* **Requirement**
Once the pictures are set aside, copy the records below exactly as they stand.

___ Data provided

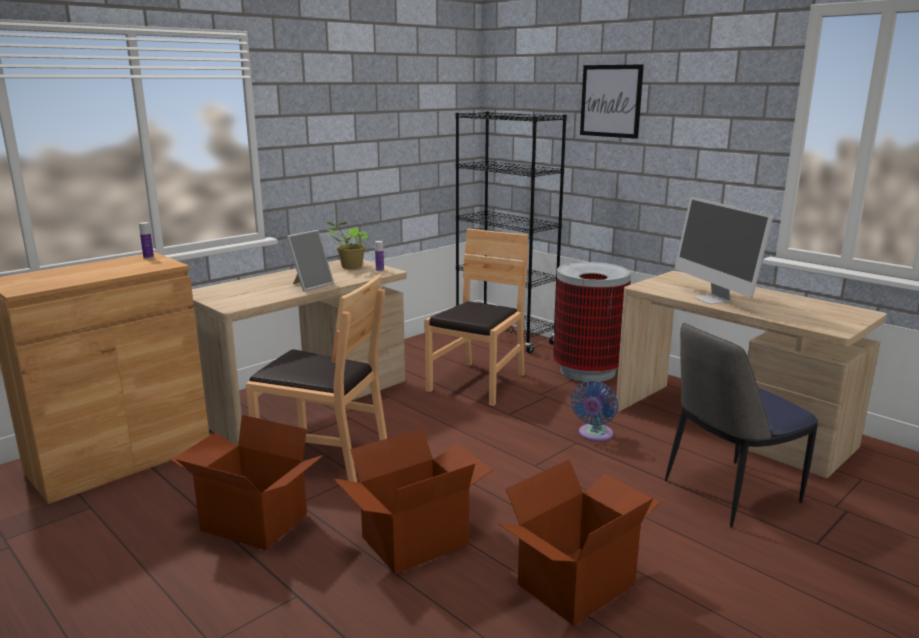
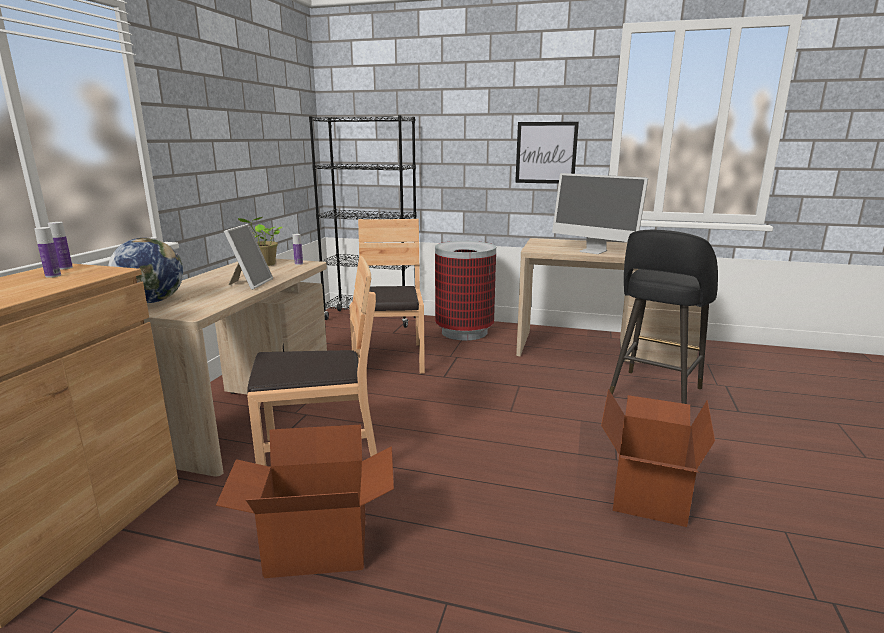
camera: 30 degrees left, 0 degrees up
cardboard box [334,428,493,574] -> none
blue fan [571,381,618,442] -> none
picture [580,64,644,139] -> picture moved to [515,122,579,184]
chair [665,323,818,527] -> black stool [609,230,718,404]
none -> bottle [34,227,61,278]
none -> globe [108,238,183,303]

______

* **Task output**
camera: 30 degrees left, 0 degrees up
cardboard box [334,428,493,574] -> none
blue fan [571,381,618,442] -> none
picture [580,64,644,139] -> picture moved to [515,122,579,184]
chair [665,323,818,527] -> black stool [609,230,718,404]
none -> bottle [34,227,61,278]
none -> globe [108,238,183,303]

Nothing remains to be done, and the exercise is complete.